Neue Ideen in der Funktechnik
In der Digitaltechnik können Signalverzerrungen und -dämpfungen in der Regel durch entsprechende Filter und Verstärker hinter den Eingängen der Empfänger nivelliert werden, sodass keine digitale Information verlorengeht. Anders verhält es sich bei analogen Signalen in der Funk- und Übertragungstechnik. Hier müssen die Komponenten höhere Anforderungen erfüllen. Leiterplatten werden häufiger in höherwertigen PTFE-Sorten oder deren Alternativen gefertigt. Zudem sind engere Maßtoleranzen bei der Leiterbildstrukturierung notwendig als für impedanzkontrollierte Leiterplatten. Die Beispiele sollen in aktuellen Anwendungen in der drahtlosen Kommunikationstechnik transparent gemacht werden.
Anstelle der herkömmlichen sich drehenden Radarbalken werden Lufträume heute über statische zweidimensional auflösende Radar-Antennen, sog. Phased Array Radar-Antennen, überwacht. Die Unterscheidung der Richtung, aus der die Signale reflektiert werden, erfolgt durch die zeitliche Auflösung der Signale auf dem Array. Je kleiner der Einfallwinkel ist, desto höher ist die Zeitdifferenz der Signale, die an den verschiedenen Antennen-Patches ankommen. Typische Substratmaterialien für Patchantennen sind verschiedene PTFE-Alternativen.

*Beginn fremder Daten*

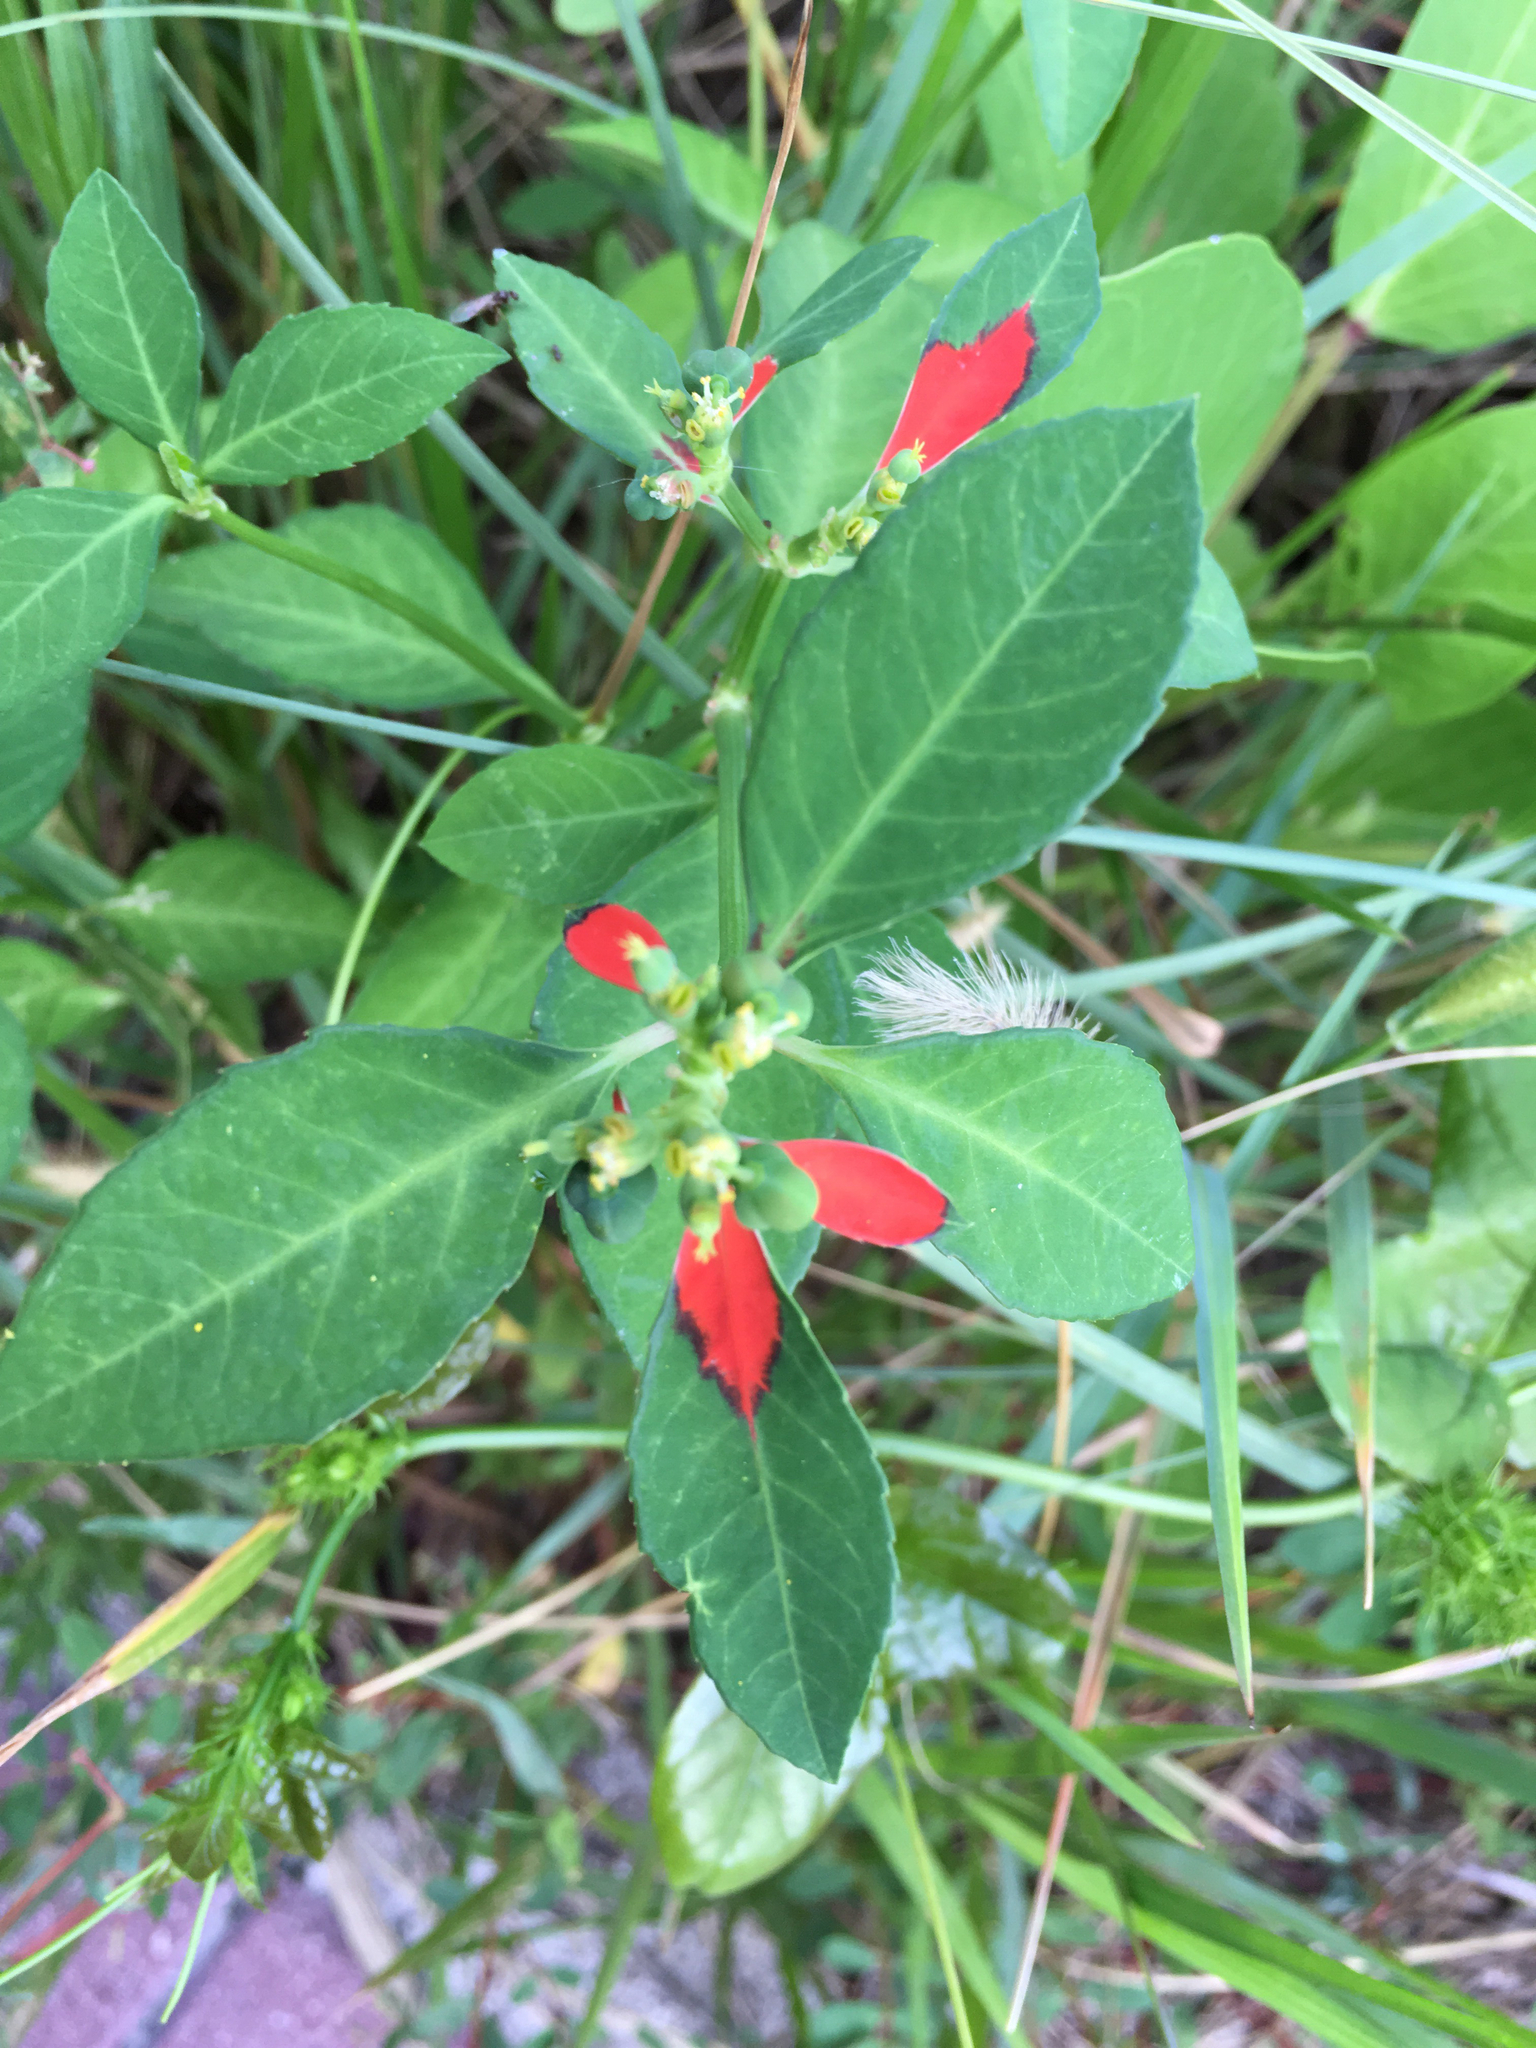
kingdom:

Zylinderförmige Antennen mit spiralförmigen Leitern als Antennendipole, also Wendelantennen, haben eine ausgeprägte Richtwirkung. Neben dem Begriff Wendelantenne hat sich auch Helixantenne etabliert. Diese Richtantennen können auf Basis von Polyimid-Folien wirtschaftlich aufgebaut werden. Mehrere Wendelantennen lassen sich in Reihe oder in einem flachen Array parallel anordnen. Für diese Antennen sind mehrere Varianten entwickelt worden. Zum einen können die Anschlüsse je nach Verbindungstechnik zur Basisplatine mit Pins oder SMD-Lötflächen hergestellt werden. Zum anderen ist ein Abschluss des Zylinders mit einem ringförmigen Deckel mit Dipol-Abschlüssen möglich. Aber auch die Breite und die Richtung der Streifen können innerhalb einer Antenne variieren, um zusätzliche Effekte zu erzielen.
Hochfrequenztaugliche Spezialpolymere
Die früher aus mehreren Einzelebenen aufgebaute Leiterplatte Apertur gekoppelte MIMO und Phased-Array Patch-Antenne wird heute komplett als ein Teil gefertigt. Sie besteht aus einem Radom mit den Patches, einem Array von zwei senkrecht aufeinander stehenden Kopplern für die MIMO-Funktion sowie dem Einspeisenetzwerk auf einem PTFE-basierten HF-Substrat. Die Abstände werden durch einen Stack aus hochfrequenztauglichen Spezialpolymeren realisiert.
Im Gegensatz zur Funktechnik bis in den GHz-Bereich sind die Antennen für THz-Anwendungen so klein, dass sie nicht mehr wirtschaftlich in Leiterplattentechnik gefertigt werden können. Die Antennen werden in Halbleitertechnik gefertigt und sind Teil entsprechender Bauelemente, die gleichzeitig die Verstärkung und Aufbereitung der Signale übernehmen.Aufgrund der geringen Größe der Bauelemente ist gerade bei höherer Sendeleistung auch die Verlustleistungsdichte entsprechend hoch. Spezielle Heatsink-Konstruktionen kommen hierbei zum Einsatz, die die Wärme direkt von den Bauteilen in massives Kupfer ableiten. Die Zuleitung der Signale erfolgt über Ebenen von Hochfrequenzmaterial auf PTFE-Basis, die an die Heatsink-Plateaus für die Chips angepasst sind. Es lohnt sich also, neue Ideen auf Machbarkeit zu prüfen und damit den Weg für effiziente und schließlich erfolgreiche Systeme zu ebnen.